## About this exercise
Pictures aside, return all of the records exactly as they stand.

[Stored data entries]
--- --- ---

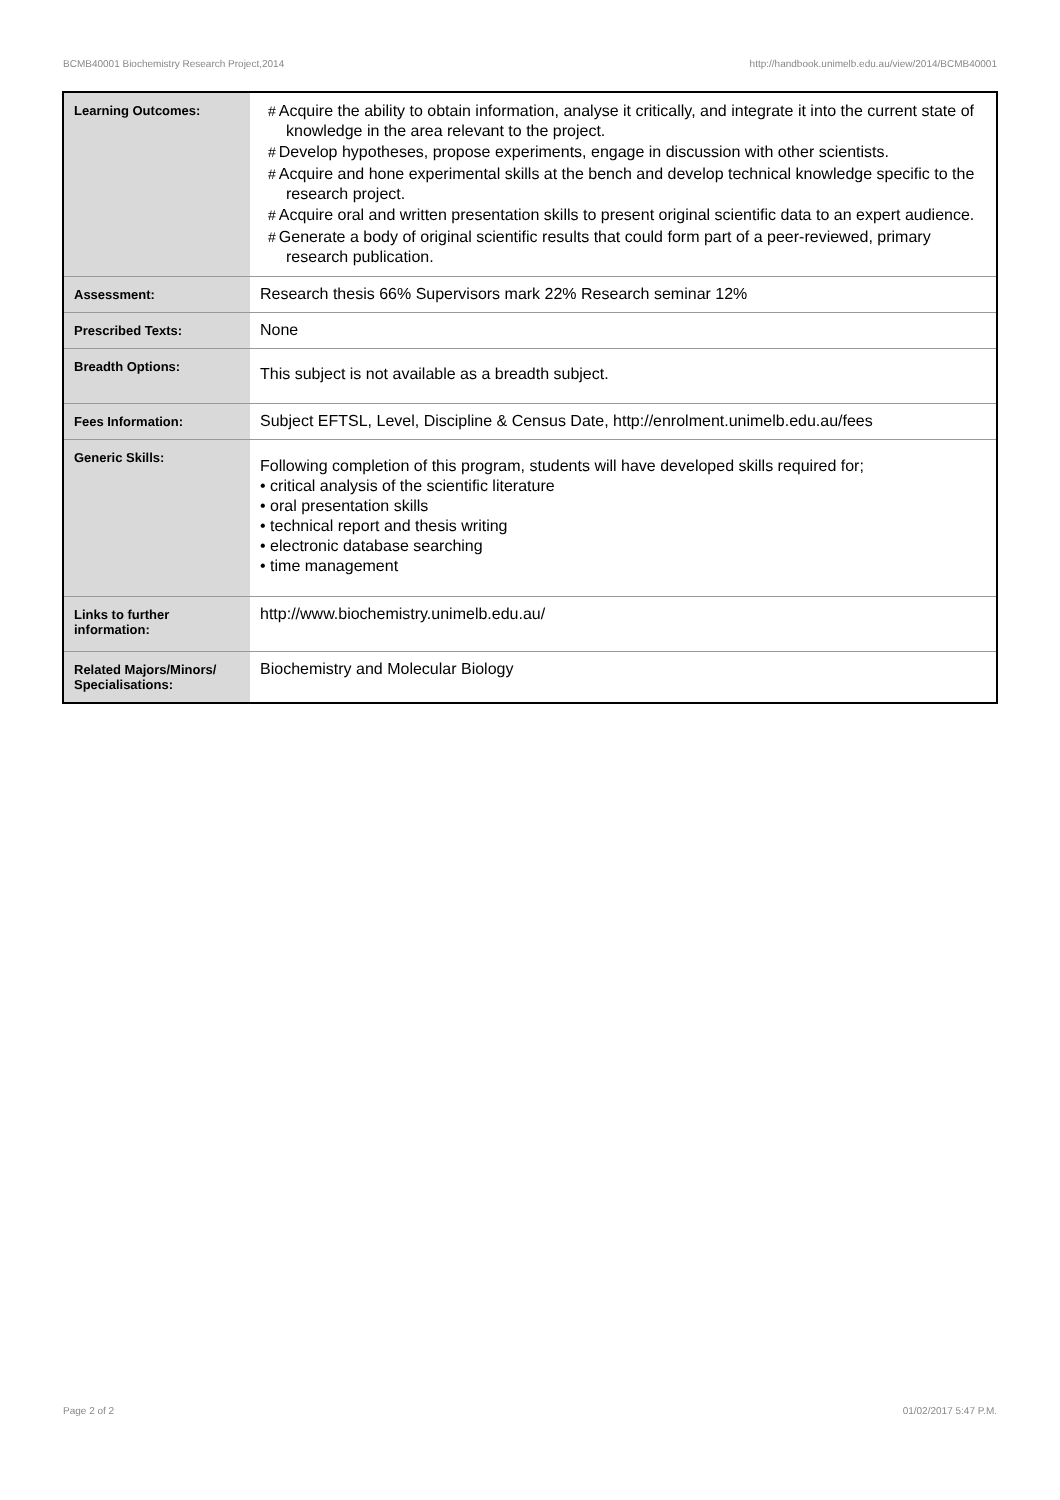BCMB40001 Biochemistry Research Project,2014 http://handbook.unimelb.edu.au/view/2014/BCMB40001
| Learning Outcomes: | # Acquire the ability to obtain information, analyse it critically, and integrate it into the current state of knowledge in the area relevant to the project. # Develop hypotheses, propose experiments, engage in discussion with other scientists. # Acquire and hone experimental skills at the bench and develop technical knowledge specific to the research project. # Acquire oral and written presentation skills to present original scientific data to an expert audience. # Generate a body of original scientific results that could form part of a peer-reviewed, primary research publication. |
| Assessment: | Research thesis 66% Supervisors mark 22% Research seminar 12% |
| Prescribed Texts: | None |
| Breadth Options: | This subject is not available as a breadth subject. |
| Fees Information: | Subject EFTSL, Level, Discipline & Census Date, http://enrolment.unimelb.edu.au/fees |
| Generic Skills: | Following completion of this program, students will have developed skills required for; • critical analysis of the scientific literature • oral presentation skills • technical report and thesis writing • electronic database searching • time management |
| Links to further information: | http://www.biochemistry.unimelb.edu.au/ |
| Related Majors/Minors/ Specialisations: | Biochemistry and Molecular Biology |
Page 2 of 2 01/02/2017 5:47 P.M.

--- --- ---

## Finished task
BCMB40001 Biochemistry Research Project,2014 http://handbook.unimelb.edu.au/view/2014/BCMB40001
| Learning Outcomes: | # Acquire the ability to obtain information, analyse it critically, and integrate it into the current state of knowledge in the area relevant to the project. # Develop hypotheses, propose experiments, engage in discussion with other scientists. # Acquire and hone experimental skills at the bench and develop technical knowledge specific to the research project. # Acquire oral and written presentation skills to present original scientific data to an expert audience. # Generate a body of original scientific results that could form part of a peer-reviewed, primary research publication. |
| Assessment: | Research thesis 66% Supervisors mark 22% Research seminar 12% |
| Prescribed Texts: | None |
| Breadth Options: | This subject is not available as a breadth subject. |
| Fees Information: | Subject EFTSL, Level, Discipline & Census Date, http://enrolment.unimelb.edu.au/fees |
| Generic Skills: | Following completion of this program, students will have developed skills required for; • critical analysis of the scientific literature • oral presentation skills • technical report and thesis writing • electronic database searching • time management |
| Links to further information: | http://www.biochemistry.unimelb.edu.au/ |
| Related Majors/Minors/ Specialisations: | Biochemistry and Molecular Biology |
Page 2 of 2 01/02/2017 5:47 P.M.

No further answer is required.